In response to the pandemic, Cardinal Cupich has told his priests that all baptisms “must be postponed.” Even “emergency” baptisms in the archdiocese would require the “permission” of the bishop.
Parts of Cupich’s order were posted on Twitter, including a paragraph stating, “All weddings and baptisms must be postponed and can be rescheduled only when the order is lifted. There is no exception to this, regardless of the size of the group.
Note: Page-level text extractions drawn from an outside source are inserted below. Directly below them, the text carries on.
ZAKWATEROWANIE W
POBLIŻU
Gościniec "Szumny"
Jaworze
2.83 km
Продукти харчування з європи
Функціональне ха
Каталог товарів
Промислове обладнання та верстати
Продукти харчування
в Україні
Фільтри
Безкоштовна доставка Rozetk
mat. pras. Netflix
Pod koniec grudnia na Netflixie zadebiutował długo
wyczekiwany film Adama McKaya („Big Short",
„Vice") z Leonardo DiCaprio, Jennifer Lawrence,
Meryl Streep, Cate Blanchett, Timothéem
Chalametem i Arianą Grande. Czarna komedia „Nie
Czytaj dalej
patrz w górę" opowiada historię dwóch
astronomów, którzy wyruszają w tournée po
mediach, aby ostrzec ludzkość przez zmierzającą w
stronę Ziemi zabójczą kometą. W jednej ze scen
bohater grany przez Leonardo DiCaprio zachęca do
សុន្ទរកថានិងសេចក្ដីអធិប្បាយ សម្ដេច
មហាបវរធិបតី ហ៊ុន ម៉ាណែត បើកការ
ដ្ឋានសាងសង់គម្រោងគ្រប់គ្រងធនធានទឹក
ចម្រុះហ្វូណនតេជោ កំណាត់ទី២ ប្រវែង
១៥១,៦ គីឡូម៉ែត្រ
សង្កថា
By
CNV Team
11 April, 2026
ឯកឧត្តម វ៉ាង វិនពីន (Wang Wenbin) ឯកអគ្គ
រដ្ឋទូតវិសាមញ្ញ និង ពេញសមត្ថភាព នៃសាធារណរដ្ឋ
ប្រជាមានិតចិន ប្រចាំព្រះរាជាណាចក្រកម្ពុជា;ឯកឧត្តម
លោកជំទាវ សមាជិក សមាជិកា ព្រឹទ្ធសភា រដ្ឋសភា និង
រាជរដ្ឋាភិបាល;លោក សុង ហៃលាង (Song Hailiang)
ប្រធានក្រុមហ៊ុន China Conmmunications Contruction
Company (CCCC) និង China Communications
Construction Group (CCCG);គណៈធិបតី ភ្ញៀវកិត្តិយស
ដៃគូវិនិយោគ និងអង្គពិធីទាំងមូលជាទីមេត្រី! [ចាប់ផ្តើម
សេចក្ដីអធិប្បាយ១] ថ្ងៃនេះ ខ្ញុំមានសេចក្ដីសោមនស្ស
However, in case of an extreme emergency for baptism, please seek the permission of your bishop.”
Joseph Shaw, Chairman of the Latin Mass Society of England and Wales, responded by explaining that “in principle, as we are all taught in Catechism, anyone having the use of reason can baptise.”
“You can’t baptise yourself, but if you’ve not been baptised you can get your atheist cell mate to baptise you before you are thrown to the lions or whatever, if he follows the correct procedure,” Shaw pointed out.
On April 7, the Archdiocese of Chicago once again reminded “all pastors and administrators of parishes and agencies that there are to be no public liturgical or sacramental celebrations (including drive-through or parking-lot gatherings for Communion, confession or blessings) until further notice.”
Catholics from across the Archdiocese of Chicago gathered in prayer outside Holy Name Cathedral on Good Friday, the Friday before Easter, trying to raise awareness about how churches are “essential” during the coronavirus pandemic.
Lisa Bergman, who organized the protest, told LifeSiteNews that it’s not reasonable or honest to say that shopping centers, liquor stores, coffee shops, and other businesses should be open while “we can’t allow a lesser number of people inside a church.”
“Throughout history, when plague and destruction have struck, Christians have been the ones to run toward it, to fulfill the call of the Gospel, to care for the sick … but now we are being told that the Church is not essential,” she explained.
Cupich, who was made a cardinal by Pope Francis, is considered one of the most so-called progressive bishops in the United States.
LifeSite’s Pete Baklinski contributed to this report.